DATA RECORDS: Begin

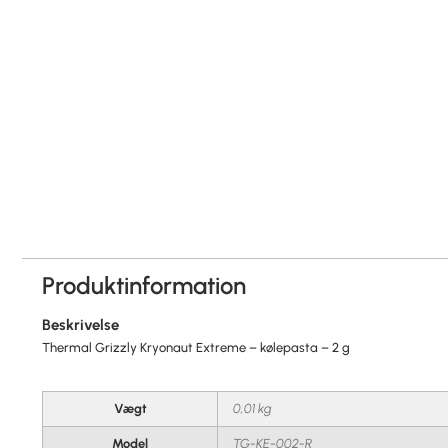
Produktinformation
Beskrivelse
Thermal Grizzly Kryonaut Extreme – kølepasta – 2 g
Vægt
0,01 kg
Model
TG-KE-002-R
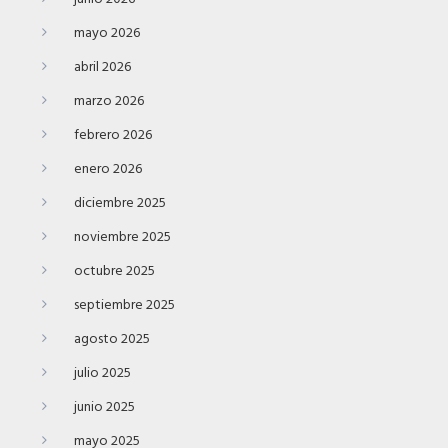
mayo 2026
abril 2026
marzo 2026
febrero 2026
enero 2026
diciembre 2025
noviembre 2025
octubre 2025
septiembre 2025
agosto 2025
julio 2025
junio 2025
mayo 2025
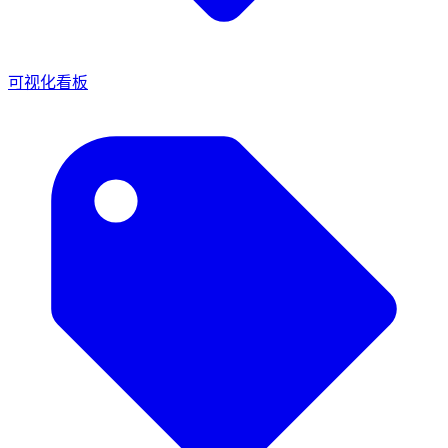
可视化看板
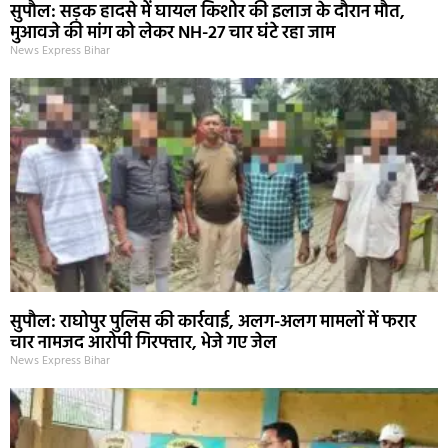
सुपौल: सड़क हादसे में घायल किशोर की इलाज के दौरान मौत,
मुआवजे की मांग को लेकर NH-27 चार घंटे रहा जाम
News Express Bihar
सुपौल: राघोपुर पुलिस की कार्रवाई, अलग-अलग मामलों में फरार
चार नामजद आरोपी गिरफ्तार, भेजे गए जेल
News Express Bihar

DATA RECORDS: End
DATA RECORDS: Begin

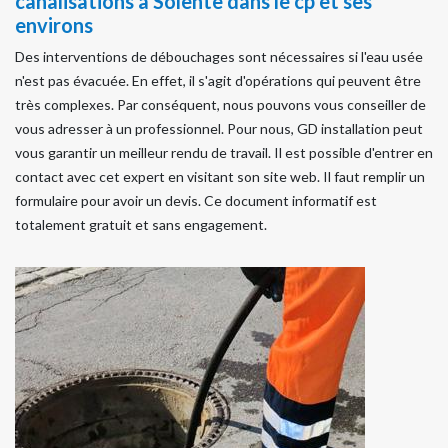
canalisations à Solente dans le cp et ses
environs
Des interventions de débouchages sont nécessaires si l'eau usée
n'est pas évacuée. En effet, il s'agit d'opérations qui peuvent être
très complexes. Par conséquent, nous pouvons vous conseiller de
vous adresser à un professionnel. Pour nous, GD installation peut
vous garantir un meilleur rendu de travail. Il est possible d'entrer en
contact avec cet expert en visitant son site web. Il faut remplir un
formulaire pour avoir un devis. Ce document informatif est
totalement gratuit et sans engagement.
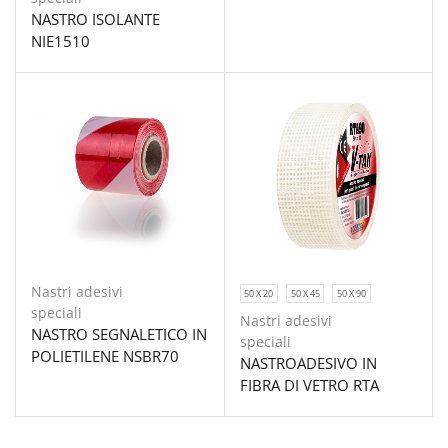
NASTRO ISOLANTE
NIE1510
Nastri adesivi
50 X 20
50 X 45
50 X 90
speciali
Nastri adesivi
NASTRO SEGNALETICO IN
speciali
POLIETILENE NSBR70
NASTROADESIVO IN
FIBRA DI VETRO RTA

DATA RECORDS: End
DATA RECORDS: Begin

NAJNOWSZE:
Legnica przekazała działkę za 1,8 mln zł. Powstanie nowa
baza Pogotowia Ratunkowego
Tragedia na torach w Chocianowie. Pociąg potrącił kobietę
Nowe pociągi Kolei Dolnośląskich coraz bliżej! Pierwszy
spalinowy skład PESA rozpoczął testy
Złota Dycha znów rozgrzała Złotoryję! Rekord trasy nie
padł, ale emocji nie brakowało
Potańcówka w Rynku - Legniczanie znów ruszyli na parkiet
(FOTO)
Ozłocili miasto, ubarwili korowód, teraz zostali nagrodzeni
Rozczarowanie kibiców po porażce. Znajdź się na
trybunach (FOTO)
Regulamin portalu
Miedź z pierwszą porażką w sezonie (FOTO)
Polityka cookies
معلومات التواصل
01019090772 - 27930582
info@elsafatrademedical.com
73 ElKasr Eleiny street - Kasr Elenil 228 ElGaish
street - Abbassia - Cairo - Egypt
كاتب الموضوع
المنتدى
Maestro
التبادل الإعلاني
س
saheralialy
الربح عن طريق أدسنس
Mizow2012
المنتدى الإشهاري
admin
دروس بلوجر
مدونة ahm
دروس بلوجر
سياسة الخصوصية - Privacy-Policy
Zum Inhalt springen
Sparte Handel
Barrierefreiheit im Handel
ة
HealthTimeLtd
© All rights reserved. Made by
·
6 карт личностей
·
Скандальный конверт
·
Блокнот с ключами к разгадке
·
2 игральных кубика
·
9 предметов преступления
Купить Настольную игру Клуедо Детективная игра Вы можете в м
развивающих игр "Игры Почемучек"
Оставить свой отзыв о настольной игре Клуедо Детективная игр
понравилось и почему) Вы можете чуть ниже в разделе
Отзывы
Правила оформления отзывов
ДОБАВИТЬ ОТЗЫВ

DATA RECORDS: End

* EXERCISE BRIEF:
Work through the data and count each line holding the string "nous". Give only that count.

* RESPONSE AREA:
2